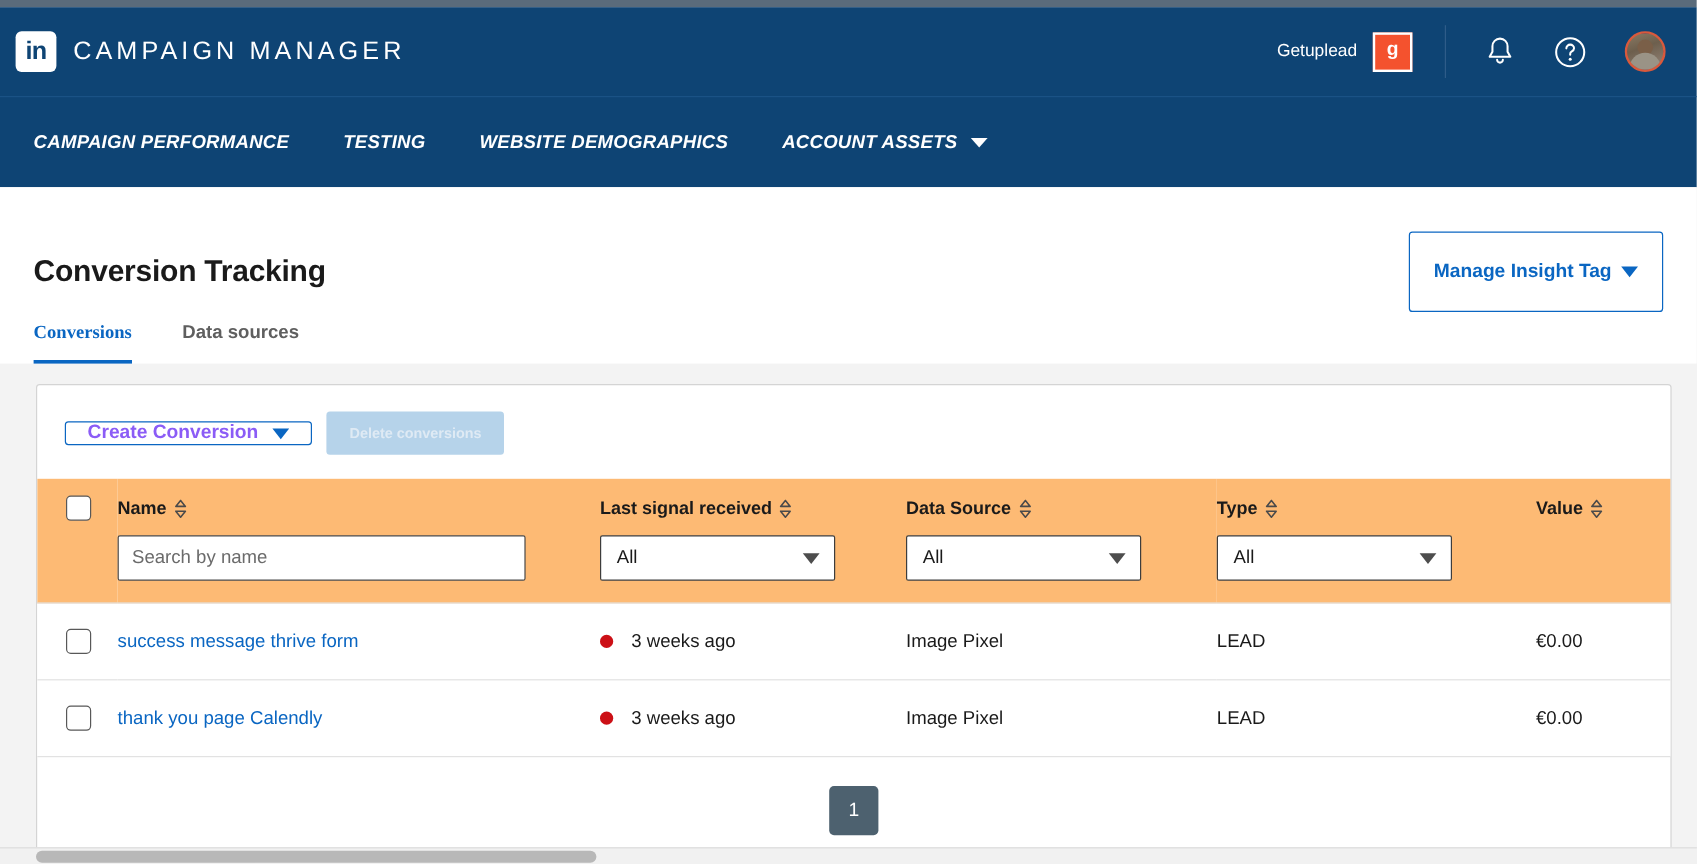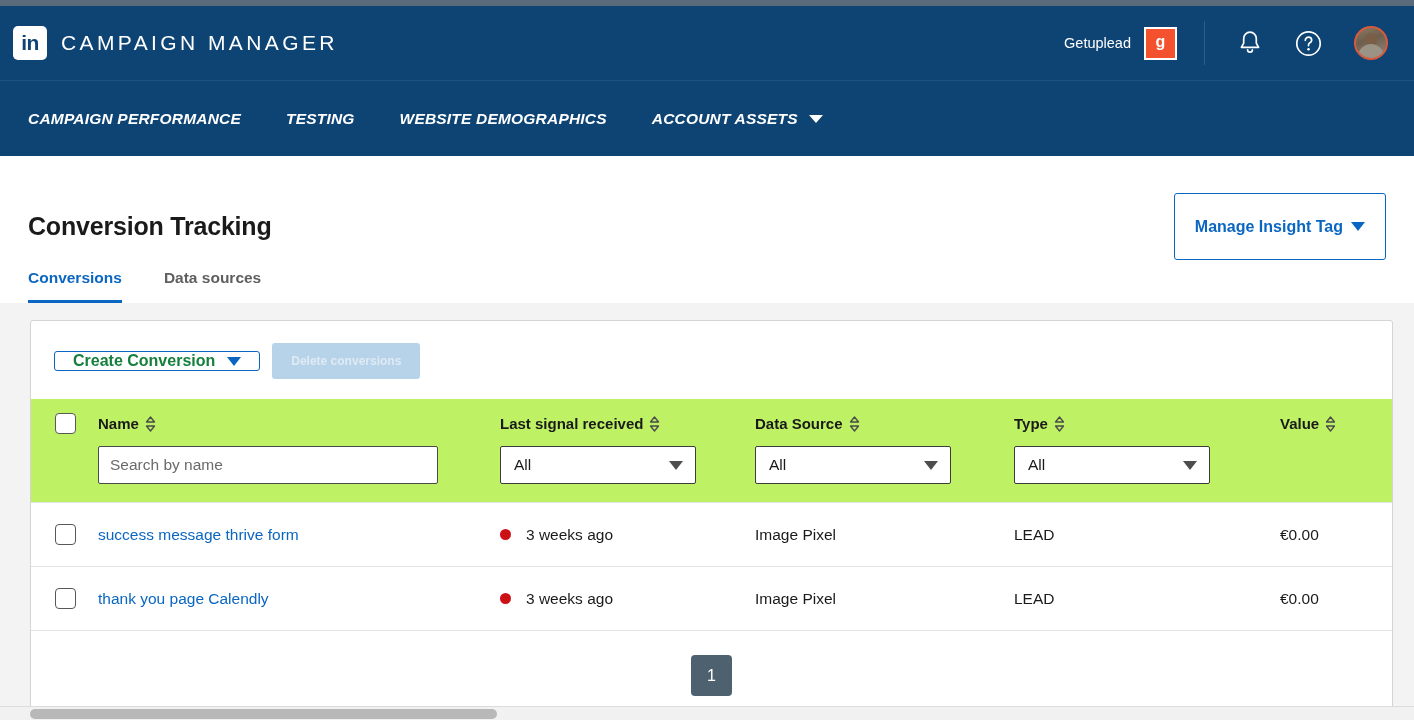--- a/index.html
+++ b/index.html
@@ -221,20 +221,21 @@
     font-weight: bold;
     color: #5f5f5f;
     padding: 0 0 13px 0;
     margin-right: 42px;
     cursor: pointer;
     border-bottom: 3px solid transparent;
   }
   .tab.active {
     color: #0a66c2;
     border-bottom-color: #0a66c2;
+    font-family: Liberation Serif, serif;
   }
 
   
   .page-body {
     background: #f3f3f3;
     padding: 17px 21px 0 30px;
     height: 409px;
   }
   .card {
     background: #ffffff;
@@ -248,21 +249,21 @@
 
   .toolbar {
     display: flex;
     align-items: center;
     gap: 12px;
     padding: 22px 0 20px 23px;
   }
   .btn-create {
     border: 1px solid #0a66c2;
     background: #ffffff;
-    color: #15803d;
+    color: #8b5cf6;
     font-size: 16px;
     font-weight: bold;
     border-radius: 3px;
     padding: 0 18px;
     display: flex;
     align-items: center;
     gap: 12px;
     cursor: pointer;
     font-family: "Liberation Sans", sans-serif;
   }
@@ -286,21 +287,21 @@
   }
   .col-cb    { width: 67px; }
   .col-name  { width: 402px; }
   .col-last  { width: 255px; }
   .col-src   { width: 259px; }
   .col-type  { width: 266px; }
   .col-value { width: 114px; }
 
   thead tr.head-labels th,
   thead tr.head-filters td {
-    background: #bef264;
+    background: #fdba74;
   }
   thead tr.head-labels th {
     padding: 14px 0 6px 0;
     text-align: left;
     font-size: 15px;
     font-weight: bold;
     color: #1a1a1a;
     vertical-align: middle;
   }
   .th-inner {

● ● ● ● ●

## EXERCISE OBJECTIVE
A faithful copy of every entry is needed, omitting each image.

## WORKED SOLUTION
--- a/index.html
+++ b/index.html
@@ -221,20 +221,21 @@
     font-weight: bold;
     color: #5f5f5f;
     padding: 0 0 13px 0;
     margin-right: 42px;
     cursor: pointer;
     border-bottom: 3px solid transparent;
   }
   .tab.active {
     color: #0a66c2;
     border-bottom-color: #0a66c2;
+    font-family: Liberation Serif, serif;
   }
 
   
   .page-body {
     background: #f3f3f3;
     padding: 17px 21px 0 30px;
     height: 409px;
   }
   .card {
     background: #ffffff;
@@ -248,21 +249,21 @@
 
   .toolbar {
     display: flex;
     align-items: center;
     gap: 12px;
     padding: 22px 0 20px 23px;
   }
   .btn-create {
     border: 1px solid #0a66c2;
     background: #ffffff;
-    color: #15803d;
+    color: #8b5cf6;
     font-size: 16px;
     font-weight: bold;
     border-radius: 3px;
     padding: 0 18px;
     display: flex;
     align-items: center;
     gap: 12px;
     cursor: pointer;
     font-family: "Liberation Sans", sans-serif;
   }
@@ -286,21 +287,21 @@
   }
   .col-cb    { width: 67px; }
   .col-name  { width: 402px; }
   .col-last  { width: 255px; }
   .col-src   { width: 259px; }
   .col-type  { width: 266px; }
   .col-value { width: 114px; }
 
   thead tr.head-labels th,
   thead tr.head-filters td {
-    background: #bef264;
+    background: #fdba74;
   }
   thead tr.head-labels th {
     padding: 14px 0 6px 0;
     text-align: left;
     font-size: 15px;
     font-weight: bold;
     color: #1a1a1a;
     vertical-align: middle;
   }
   .th-inner {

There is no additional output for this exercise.